Ora che il Progetto Genoma si è concluso e i geni umani sono stati sequenziati, sappiamo bene che le cose sono molto più complesse. Sappiamo per esempio che l’equazione un gene = un carattere non sta in piedi, che ogni gene contribuisce all’espressione di una funzione solo grazie alla collaborazione di moltissimi altri geni, che i geni di per sé non sono così importanti perché per potersi esprimere hanno bisogno della collaborazione e dello stimolo di moltissime proteine, e inoltre sappiamo che tutto questo intreccio di contingenze va moltiplicato per mille quando piuttosto che il colore dei capelli o l’altezza, si chiamano in causa aspetti della personalità come l’intelligenza, la depressione, la golosità o l’incapacità di reggere l’alcol. Eppure gli annunci continuano. Come mai? Perché la combriccola di quei rozzi scienziati deterministi e di quegli altrettanto rozzi giornalisti faciloni sono così duri a morire?

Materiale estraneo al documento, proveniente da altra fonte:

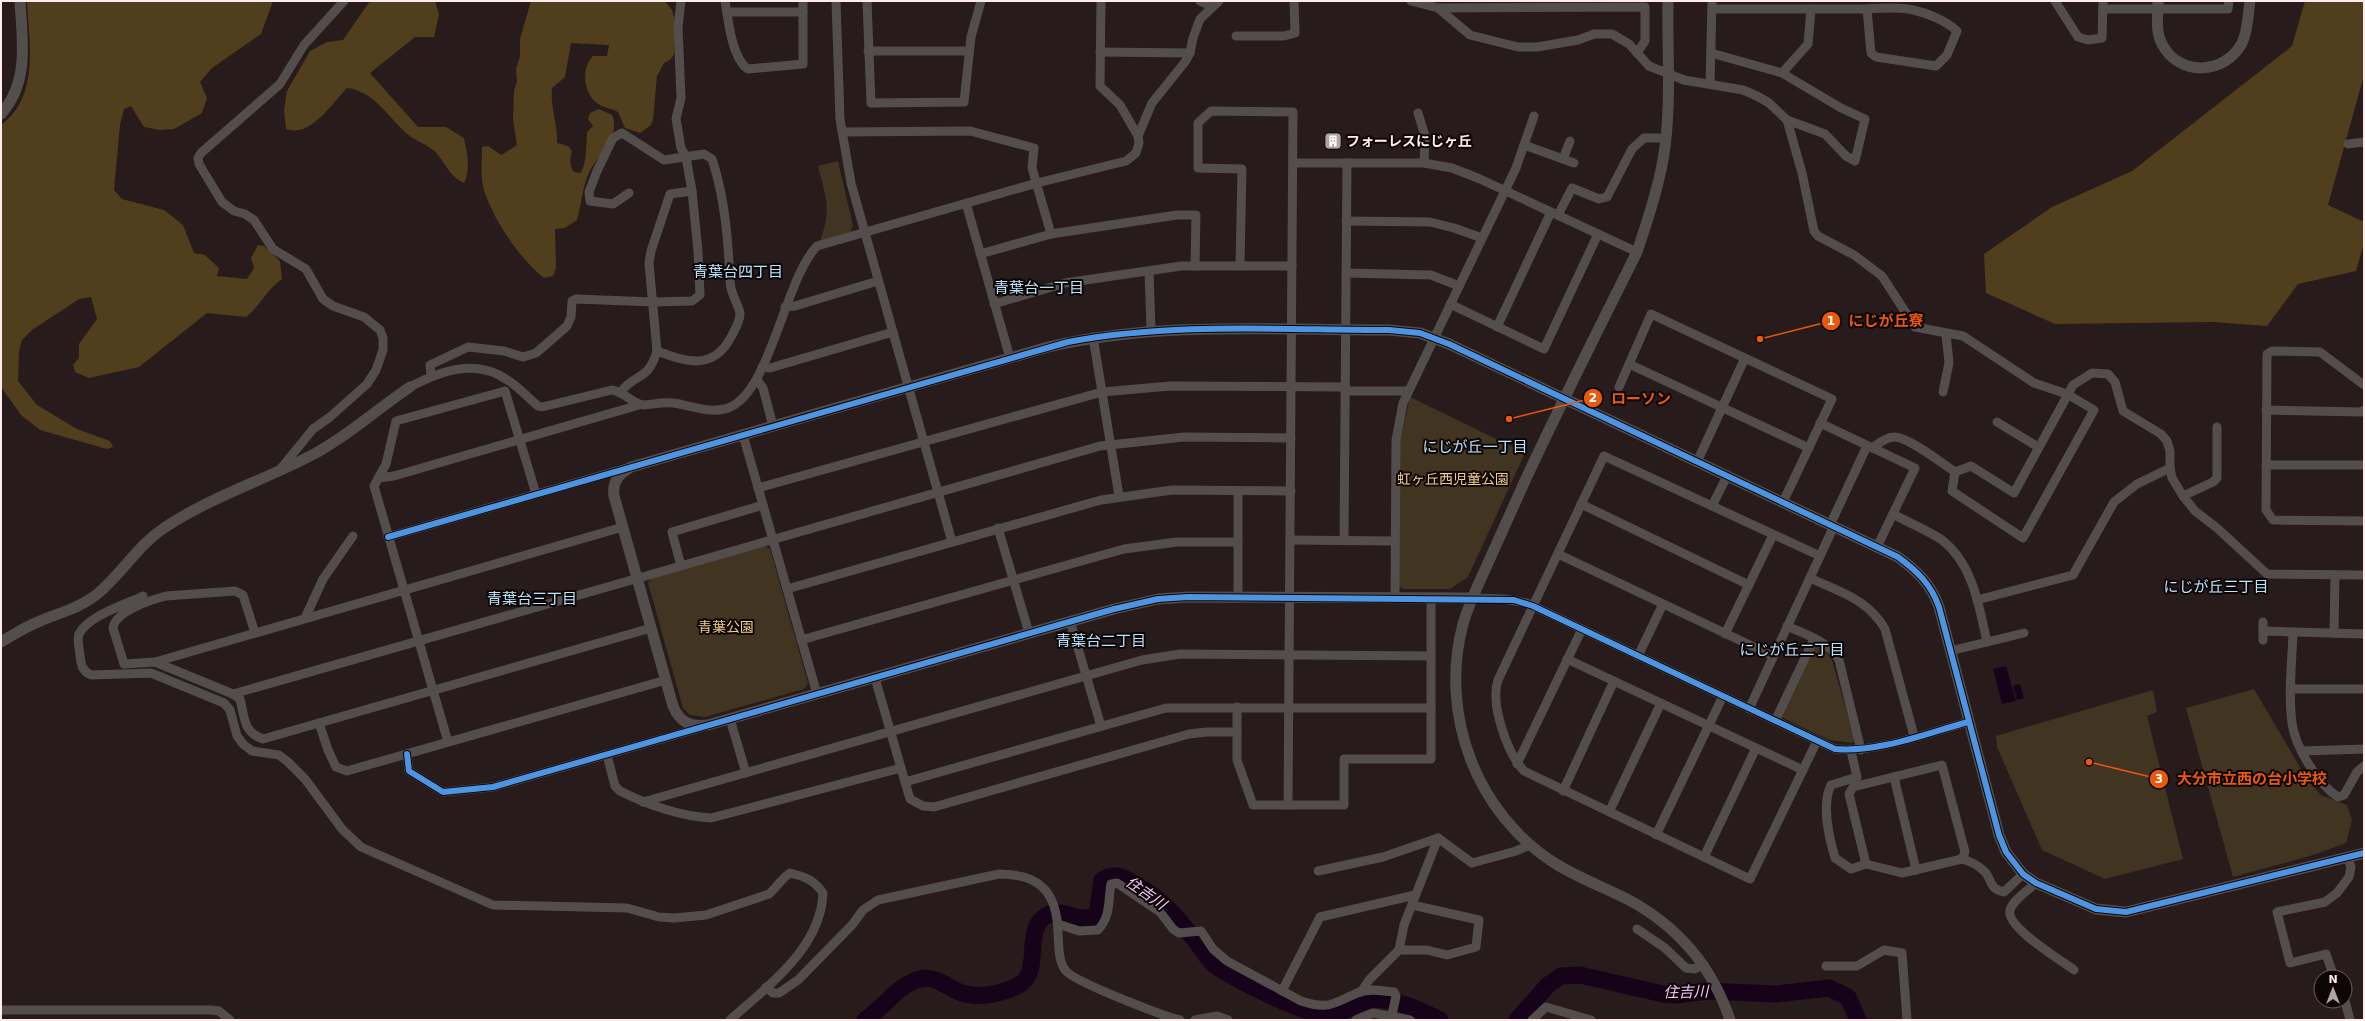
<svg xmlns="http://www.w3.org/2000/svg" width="2365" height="1021" font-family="'DejaVu Sans','Noto Sans JP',sans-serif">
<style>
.green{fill:#413421}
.forest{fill:#513e1c}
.water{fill:#170319}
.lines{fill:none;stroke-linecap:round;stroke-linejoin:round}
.river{stroke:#170319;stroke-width:17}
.minor{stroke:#534e4c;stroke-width:9}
.tertiary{stroke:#534e4c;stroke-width:11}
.minor-bridge{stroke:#534e4c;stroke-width:9}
.cycleway-casing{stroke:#0e0505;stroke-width:8}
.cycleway{stroke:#4d94e3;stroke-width:6}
.labels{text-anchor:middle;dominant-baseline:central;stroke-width:4;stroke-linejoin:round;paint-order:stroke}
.poi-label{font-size:14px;font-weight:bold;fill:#feebea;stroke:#0e0505;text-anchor:start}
.park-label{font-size:14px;fill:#f1cc8b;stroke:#0e0505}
.neighbourhood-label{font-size:15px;fill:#b6e5ff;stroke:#0e0505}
.water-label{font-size:15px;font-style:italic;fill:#f4c4fd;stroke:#0e0505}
.leader{fill:none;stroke:#e8590c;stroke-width:1.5}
.callout-dot{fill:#e8590c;stroke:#0e0505;stroke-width:1.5}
.mark-label{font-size:12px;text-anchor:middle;font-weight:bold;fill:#fff}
.callout-label{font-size:15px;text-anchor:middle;font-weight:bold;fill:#e8590c;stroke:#0e0505;stroke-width:4;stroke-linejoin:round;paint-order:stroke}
</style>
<rect width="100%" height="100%" fill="#271b1b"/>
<g class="green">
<path d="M838,161l15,65 -3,6 -30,10c12,-35 6,-43 -2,-76z"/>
<polygon points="1410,397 1525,453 1468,577 1450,589 1403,589 1399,586 1400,441"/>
<polygon points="765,546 770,549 808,683 804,689 705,717 690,715 683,708 648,583 651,578"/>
<polygon points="1816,645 1823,648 1832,660 1855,741 1852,743 1829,740 1781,717"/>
<polygon points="2254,689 2307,779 2321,795 2347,805 2352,820 2346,843 2313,855 2233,877 2186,708"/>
<polygon points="2153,690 2157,712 2147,716 2183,859 2105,879 2042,850 1997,747 1996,736"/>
</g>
<g class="forest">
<path d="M27,1h246l-12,33 -49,34 -12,14 7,16 -5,15 -28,16 -14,1 -16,-3 -13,-21 -7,3 -4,16 -6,65 8,9 42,11 19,15 11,28 11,2 14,13 -2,8 30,3 7,-11 -3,-10 7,-13 6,1 16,15 2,18c-15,10 -22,27 -36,38l-39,-4 -68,54 -50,11 -14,-6 -2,-7 6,-7v-14l18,-25 -6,-22 -12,2 -47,31 -10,10 -3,11 -1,30 19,24 40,24 33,12 3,6 -6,2 -67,-19 -19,-15 -20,-28v-262c39,-29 28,-82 26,-124z"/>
<path d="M370,1h65l4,13 -5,23h-19l-45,36 48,54h28l18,11c3,15 7,31 0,45 -17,-8 -18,-22 -31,-33 -9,-7 -20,-10 -28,-18 -18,-17 -32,-41 -58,-44 -15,15 -36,50 -61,41l-2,-19 3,-19 23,-40 17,-9 16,-2z"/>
<path d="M531,1h134l7,9 2,7v37l-4,6 -6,3 -7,13 -4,44 -2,5 -11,8 -15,-5 -7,-16c-7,-4 -15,-4 -21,-9 -14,-10 -16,-36 -4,-47h14l2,-11 -38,-2 -6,34 -13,11c-2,19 6,36 5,55l11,3 4,5c-2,7 -3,15 2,21l7,1c6,-13 5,-26 6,-41l6,-6 -5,-7 2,-6 9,-4 13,6c10,22 -17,42 -24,60 -6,14 -7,31 -11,45l-12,8 -10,1 1,39 -3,8 -9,2c-24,-19 -49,-56 -59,-85 -5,-13 -3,-32 -3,-46l6,-1 13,9 16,-10 -4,-26 1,-28 3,-10 -1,-12 4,-13v-17z"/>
<polygon points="2305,1 2364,1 2364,75 2328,205 2364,222 2364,243 2356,271 2298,284 2267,326 2213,322 2055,324 1986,293 1984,254 2052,207 2132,171 2292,46"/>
</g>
<g class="water">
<polygon points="2006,666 2016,701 2002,704 1993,669"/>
<polygon points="2020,684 2024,698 2017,700 2013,686"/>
</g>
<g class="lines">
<g class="river">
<path d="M865,1020c20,-13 32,-35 55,-41 13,-4 26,7 37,12 19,9 44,3 62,-6 23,-13 5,-51 24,-67 18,-15 35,8 54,-3l5,-35c13,-8 21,-3 33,4 26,15 41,31 59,55 7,8 14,22 23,28 22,14 83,46 108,47 20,1 29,-11 46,-14 23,-3 48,10 69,20"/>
<polyline points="1517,1020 1548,985 1561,976 1580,975 1663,994 1677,995 1707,991 1776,994 1829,988 1848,997 1858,1020"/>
</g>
<g class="minor">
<polyline points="681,1 678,27 681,98 676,119 681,148 686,157 692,191"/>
<path d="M725,1c3,18 7,58 23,68l55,-5v-63"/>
<polyline points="836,1 840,119 851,183 952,542"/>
<polyline points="867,1 871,103 964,102 971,37 981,1"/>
<polyline points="1101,1 1100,86 1120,105 1138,136"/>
<polyline points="1200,1 1212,6"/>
<polyline points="1411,1 1438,8 1470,35 1518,47 1537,47 1578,40 1594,34 1612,34 1629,44 1649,66"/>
<polyline points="2055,1 2078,37 2088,40 2102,38 2103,1"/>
<polyline points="1438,8 1645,7 1645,41 1637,53"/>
<path d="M1712,9c49,0 97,0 146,0 16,0 41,-3 55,1 15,3 33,11 44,21l-10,24 -11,11 -60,-9 -5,-4 -4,-44"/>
<polyline points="2103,9 2228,9 2229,1"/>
<polyline points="727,12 803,12"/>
<polyline points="1236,36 1284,36 1295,33 1294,1"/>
<polyline points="868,51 969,51"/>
<polyline points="1100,52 1190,53"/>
<polyline points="1782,73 1808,44 1811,9"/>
<polyline points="1684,80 1743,90 1757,96 1769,103 1787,120 1825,134 1846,156 1855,161 1865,119 1841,108 1782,73 1711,53"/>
<polyline points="1710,84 1712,1"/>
<polyline points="1418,113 1425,136 1424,163"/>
<path d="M1787,120l15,53 12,58 4,5 36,19 28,21 33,51 48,9 71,47 33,11 27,16 -71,128 -71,-47 3,-19c-12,-8 -47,-35 -60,-35 -9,0 -16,6 -23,11"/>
<polyline points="842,132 970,131 1034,148 1032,168 1051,234"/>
<polyline points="2348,144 2364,142"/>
<polyline points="1524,145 1574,163"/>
<polyline points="1563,159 1570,141"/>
<polyline points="1293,163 1424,163 1452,168 1480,179 1637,252"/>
<path d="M629,193l-16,11 -23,-3 -1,-9 8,-21 16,-33 9,-5 42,27 40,-6 8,5c13,39 16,80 18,121 0,15 9,24 10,34 0,8 -6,17 -9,23 -18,34 -44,25 -74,14"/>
<polyline points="966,203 1010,358"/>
<polyline points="1558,215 1572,188 1599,199 1607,197 1632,149 1644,138 1665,138"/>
<polyline points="1346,221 1430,222 1454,228 1482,238"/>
<polyline points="980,254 1051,234 1177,215 1196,215 1195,266"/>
<polyline points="1240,266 1242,169 1198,168 1198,123 1211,111 1293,112 1288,805"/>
<polyline points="1149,271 1151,330"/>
<polyline points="1346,273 1431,275 1459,286"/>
<polyline points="994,304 1065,283 1181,266 1292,266"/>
<polyline points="1450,304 1544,349 1598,234"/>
<polyline points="785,307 795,306 878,281"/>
<polyline points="1497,327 1551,212"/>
<polyline points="1093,337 1119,496"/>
<polyline points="1629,364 1809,448"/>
<polyline points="762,367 770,368 893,332"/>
<path d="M431,376l-1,-11 38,-18 36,4 19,6 13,-4 31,-27 4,-9 1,-16 4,-2 78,3 38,-1 8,-6 -2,-44 -6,-60 -22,3 -19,57 -2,12 8,88c-9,31 -23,22 -36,41"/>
<polyline points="757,380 763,388 773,426"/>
<polyline points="2364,385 2320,352 2272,351 2267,354 2266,510 2273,520 2364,521"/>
<path d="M410,387c32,-17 67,-29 99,-6 11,7 19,17 29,25l4,1 70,-17c13,2 20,14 32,15 10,-1 20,-3 30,-2 18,3 33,10 51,6 45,-11 58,-127 92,-163l220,-63 89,-22 10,-8 3,-10 -1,-7 14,-33 33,-41 5,-9 3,-15 7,-19 19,-18"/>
<polyline points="1619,387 1651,314 1832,399 1783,502"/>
<polyline points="1345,391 1408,391"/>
<polyline points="1943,392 1949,363 1946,334"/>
<polyline points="2266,410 2361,412 2364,410"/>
<polyline points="1997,422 2038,447"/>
<polyline points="1820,423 1915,468 1877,547"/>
<polyline points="743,435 817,694"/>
<polyline points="1697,462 1745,358"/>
<polyline points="2266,465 2364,465"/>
<polyline points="278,472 313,429 330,417 367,384 376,370 383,350 383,338 380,330 364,317 333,306 323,299 306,269 273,249 254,220 245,214 234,211 222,202 199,164 198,158 201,153 280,84 304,45 344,1"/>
<polyline points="1955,472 1971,466 2014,493 2073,385 2092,373 2108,374 2115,382 2123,411 2161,434 2167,441 2170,451 2170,468 2172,478 2183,496 2195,511 2217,528 2267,574 2364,575"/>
<polyline points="378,478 394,476 639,405"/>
<polyline points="758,488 1102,392 1170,386 1345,387"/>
<polyline points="2183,496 2213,482 2217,478 2217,427"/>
<polyline points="1581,504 1749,585"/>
<polyline points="1712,506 1727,476"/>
<path d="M1893,514c16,9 34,16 49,26 31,24 37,66 45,102"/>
<polyline points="1830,525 1867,446"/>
<polyline points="998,528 1029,633"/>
<polyline points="388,537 627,468"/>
<polyline points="1290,540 1395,541"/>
<polyline points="1344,540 1347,163"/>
<polyline points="1558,554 1773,656"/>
<polyline points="681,566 672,532 763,505"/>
<path d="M1810,578c30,14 58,21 75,51l29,107"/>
<polyline points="787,589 1101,500 1172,490 1291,491"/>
<path d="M143,596c-17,8 -55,20 -64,38 -2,6 0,15 1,21 1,10 2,16 11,20l60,-2 73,30 6,7 7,26 6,8 9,7 27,4 9,7 17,17 37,50 19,18 132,58 134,3 32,9 15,1 32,-3 63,-21c8,-7 12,-15 21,-21 16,4 24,7 33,20 -2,55 -55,93 -93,127"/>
<polyline points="1238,598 1238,491"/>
<polyline points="1395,598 1396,440 1403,403 1516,168 1534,116"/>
<path d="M1472,598l32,1 23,4 308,146c43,4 92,-16 133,-27"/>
<polyline points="1977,600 2073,575 2114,502 2137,484 2170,468"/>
<polyline points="305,618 323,579 353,536"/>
<polyline points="1070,621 1101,726"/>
<polyline points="2263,622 2263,640"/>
<path d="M1787,626c19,9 42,15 52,34l22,90"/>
<polyline points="2263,631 2364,634"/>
<path d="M255,633l-12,-38 -8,-4 -69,5c-15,4 -51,15 -53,32l11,36 31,-2 468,-135"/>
<path d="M2293,633c-1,29 -5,61 -1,90 3,24 26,61 46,74l6,-2 13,-23 7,-6"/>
<polyline points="2334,633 2335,575"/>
<polyline points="1725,634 1773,535"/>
<polyline points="801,640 1124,549 1177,542 1238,542"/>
<polyline points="1950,651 2024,633"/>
<polyline points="1638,656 1663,604"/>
<polyline points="1567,659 1803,770"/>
<path d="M155,662l78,32 7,5c5,19 3,33 23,40l388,-111"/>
<polyline points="875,678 910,799 923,806 934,807 1189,734 1207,732 1237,732"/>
<polyline points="2292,689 2364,689"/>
<polyline points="233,694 1100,446 1184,437 1291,438"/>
<polyline points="1237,707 1237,760 1253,805 1344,805 1344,759 1431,759 1431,599"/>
<polyline points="1749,709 1834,526"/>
<polyline points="730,719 746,773"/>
<polyline points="1775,721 1814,639"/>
<polyline points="319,723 328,750 336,767 347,771 666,680"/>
<path d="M1817,741l-67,138 -226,-108c-17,-18 -34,-67 -26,-91l106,-224 216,100"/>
<polyline points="448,742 374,486 386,464 396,421 505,391 536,494"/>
<path d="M1851,751l6,26 -26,8c-10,20 -2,52 4,73l16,11 15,-5"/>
<polyline points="2302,751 2364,749"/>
<polyline points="407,754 409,771 443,792 493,787 703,727"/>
<path d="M607,755l8,31 5,5c28,14 59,25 91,27l190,-50"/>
<polyline points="1517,764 1582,629"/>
<polyline points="1894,777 1916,870"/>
<polyline points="905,782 1166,708 1431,708"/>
<polyline points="1563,791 1614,681"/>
<polyline points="643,802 1142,660 1180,654 1431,656"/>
<polyline points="1609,812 1661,703"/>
<polyline points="1656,835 1723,696"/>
<polyline points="1704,857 1756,748"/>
<path d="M1962,859l3,-7 -23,-87 -89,22 -4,7 17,70 36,9 60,-14c8,2 17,7 23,13 8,9 3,16 19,20l19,-18"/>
<polyline points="1318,871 1383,857 1438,838 1472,863 1516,851 1530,845"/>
<path d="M2036,883c-8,7 -23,17 -26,27 -5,17 51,50 64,60"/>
<path d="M1058,924l21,7 19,-1c13,-14 10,-29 13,-46l6,-1 43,29 13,17 6,4 22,-2 12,18 14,12 74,40c30,10 33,1 59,-9 10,-4 23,-1 34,0l2,4 -4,19"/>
<polyline points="1637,929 1665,948 1686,968 1694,969 1704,965"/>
<polyline points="1399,950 1404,925 1438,838"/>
<polyline points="1826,966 1857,966 1884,950 1902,953 1907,1020"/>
<polyline points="2334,977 2326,954 2290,963 2277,912 2325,902 2337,893 2349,877 2351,867 2347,857"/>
<path d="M766,987l7,6h6l19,-13 54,-55 11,-15 15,-10 121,-26c41,0 58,18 59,59 1,12 0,29 8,38 9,11 97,45 114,49"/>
<polyline points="1282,991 1320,917 1415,895"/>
<polyline points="1361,992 1369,980 1399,950 1427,950 1447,955 1476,947 1479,920 1412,905"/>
<polyline points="2345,1001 2350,1020"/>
<polyline points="1,1010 212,1010 219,1011 230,1020"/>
<polyline points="1195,1020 1217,1016 1228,1020"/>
<polyline points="1356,1020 1373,1013 1410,1020"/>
<polyline points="1532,1020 1546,1007 1591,1020"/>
</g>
<g class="tertiary">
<path d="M1668,1c-1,52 4,108 -5,159 -6,32 -16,62 -26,92 -38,76 -77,153 -113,231 -12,27 -24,53 -36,80 -9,20 -19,40 -25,61 -24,90 13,190 93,240 23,14 47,23 71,35 51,27 85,67 103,121"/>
<path d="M2158,1c0,13 -3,30 4,43 17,33 63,31 80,-1 6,-12 6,-29 8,-42"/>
<path d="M1,114c29,-32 21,-74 19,-113"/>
<path d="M1472,598l-284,-1 -30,2 -44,10 -406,116c-17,2 -28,-2 -35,-19l-59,-210c-2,-15 5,-22 17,-29l417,-120c112,-26 228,-17 341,-17l31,3 29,11 449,213c19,14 33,27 41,50l60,228 7,17 17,22 13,9 60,26 30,3 238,-59"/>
<path d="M1,642c12,-7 24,-15 37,-20 20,-9 40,-13 58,-27 25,-20 41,-49 68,-67 46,-31 101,-48 150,-74 34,-18 63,-45 96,-67"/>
</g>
<polyline class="minor-bridge" points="1649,66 1684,80"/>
<g class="cycleway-casing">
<g id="cycleway">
<path d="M388,537l680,-195c105,-20 214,-12 321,-12l31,3 29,11 449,213c19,14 33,27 41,50l60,228 7,17 17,22 13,9 60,26 30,3 238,-59"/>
<path d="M407,754l2,17 34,21 50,-5 621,-178 44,-10 30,-2 326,3 19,6 302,143c43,4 92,-16 133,-27"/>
</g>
</g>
<use href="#cycleway" class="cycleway"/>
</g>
<defs>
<g id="building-square" transform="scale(0.9)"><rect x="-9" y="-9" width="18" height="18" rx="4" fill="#b3a2a2" stroke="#0e0505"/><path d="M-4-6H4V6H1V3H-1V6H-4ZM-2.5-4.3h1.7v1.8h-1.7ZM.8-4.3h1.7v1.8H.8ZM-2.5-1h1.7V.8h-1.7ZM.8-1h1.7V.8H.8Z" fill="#fff"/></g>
</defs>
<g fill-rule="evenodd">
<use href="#building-square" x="1333" y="141"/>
</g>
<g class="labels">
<g class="poi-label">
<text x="1346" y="141">フォーレスにじヶ丘</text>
</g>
<g class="park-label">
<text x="1453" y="479">虹ヶ丘西児童公園</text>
<text x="726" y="627">青葉公園</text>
</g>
<g class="neighbourhood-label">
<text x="738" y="272">青葉台四丁目</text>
<text x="1039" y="288">青葉台一丁目</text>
<text x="1475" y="447">にじが丘一丁目</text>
<text x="2216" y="587">にじが丘三丁目</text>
<text x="532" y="599">青葉台三丁目</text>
<text x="1101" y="641">青葉台二丁目</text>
<text x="1792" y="650">にじが丘二丁目</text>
</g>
<g class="water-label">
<text transform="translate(1146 893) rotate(35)">住吉川</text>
<text transform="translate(1686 992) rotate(-1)">住吉川</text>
</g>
</g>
<path class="leader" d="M1760 339L1831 321M1509 419L1593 398M2089 762L2159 779"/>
<g class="callout-dot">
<circle cx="1760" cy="339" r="4"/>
<circle cx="1509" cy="419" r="4"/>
<circle cx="2089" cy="762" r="4"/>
<circle cx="1831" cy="321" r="10"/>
<circle cx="1593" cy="398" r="10"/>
<circle cx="2159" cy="779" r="10"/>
</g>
<g class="mark-label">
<text x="1831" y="325">1</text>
<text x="1593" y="402">2</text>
<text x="2159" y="783">3</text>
</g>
<g class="callout-label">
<text x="1886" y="326">にじが丘寮</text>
<text x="1641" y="404">ローソン</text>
<text x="2252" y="784">大分市立西の台小学校</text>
</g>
<rect width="2365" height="1021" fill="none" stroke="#feebea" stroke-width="4"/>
<g transform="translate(2333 989)"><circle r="19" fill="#0e0505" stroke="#6e6161"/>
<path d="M0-3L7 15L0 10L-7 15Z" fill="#b3a2a2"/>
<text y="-6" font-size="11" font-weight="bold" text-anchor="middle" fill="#feebea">N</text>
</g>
</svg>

Mondata dagli eccessi mistici, forse che la fiducia nel DNA non è poi così peregrina? Del resto, come insegnava lo stagirita e come continua a dirci il buon senso, la verità sta nel mezzo.

Non sarà vero che un gene possa determinare un aspetto del nostro carattere, ma non sarà neanche vero che il nostro carattere non abbia nulla a che fare con il DNA. Prendete la scoperta fatta da alcuni ricercatori del New York-Presbyterian Hospital sulla “proteina anti-depressione”. In uno studio su topi “depressi” (sia chiaro, la depressione è stata indotta dagli stessi ricercatori!) gli scienziati hanno notato un considerevole miglioramento delle loro condizioni ripristinando l'attività di un gene in una piccola area del loro cervello. Per la precisione la proteina anti-depressione si chiama P11 ed è stata scoperta dal premio Nobel per la Medicina Paul Greengard. La molecola, in pratica, attiva i recettori della serotonina, il neurotrasmettitore "del buon umore", per cui senza P11 i recettori della serotonina non funzionano e il buon umore non "entra in circolo" nel cervello. È stata forse scoperta la molecola della felicità? Ovvio che no, ma certo si è fatto un passo in avanti nella cura della depressione, contro cui ora entra in campo anche una possibile terapia genica.

Non c’è nulla di scandaloso nel fatto che un male dell’anima possa essere curato “anche” per via genetica. Scandaloso sarebbe pensare che debba essere curato “solo” per via genetica o, viceversa, “solo” con psicofarmaci o “solo” per via psicanalitica. E passiamo al “gene brillo”. Sempre in America, in North Carolina, hanno scovato un gene (CYP2E1) che renderebbe alticci in un lampo. Coloro in cui questo gene trovasse una decisa espressione sarebbero, a detta dei ricercatori, meno inclini a diventare alcolisti. Varie ricerche hanno infatti dimostrato che chi è più sensibile agli effetti dell’alcol corre meno rischi di diventarne dipendente. Nella maggior parte delle persone, spiegano i ricercatori, i drink vengono metabolizzati nel fegato, mentre in alcuni questo processo avviene nel cervello attraverso un enzima collegato al gene CYP2E1. Le persone che hanno la versione “brilla” di CYP2E1 risentono, rispetto ai compagni di bevuta, più facilmente degli effetti dell’alcol. È stato forse trovato il gene dell’alcolismo? Ovvio che no. L’alcolismo, come la depressione, è una malattia che ha a che fare innanzitutto con lo spirito. Questo però non toglie di mezzo la genetica. Materia e spirito sono intrecciati, e guardare solo all’uno o solo all’altro è ormai una forma di strabismo che la scienza (e chi la comunica) non può più permettersi.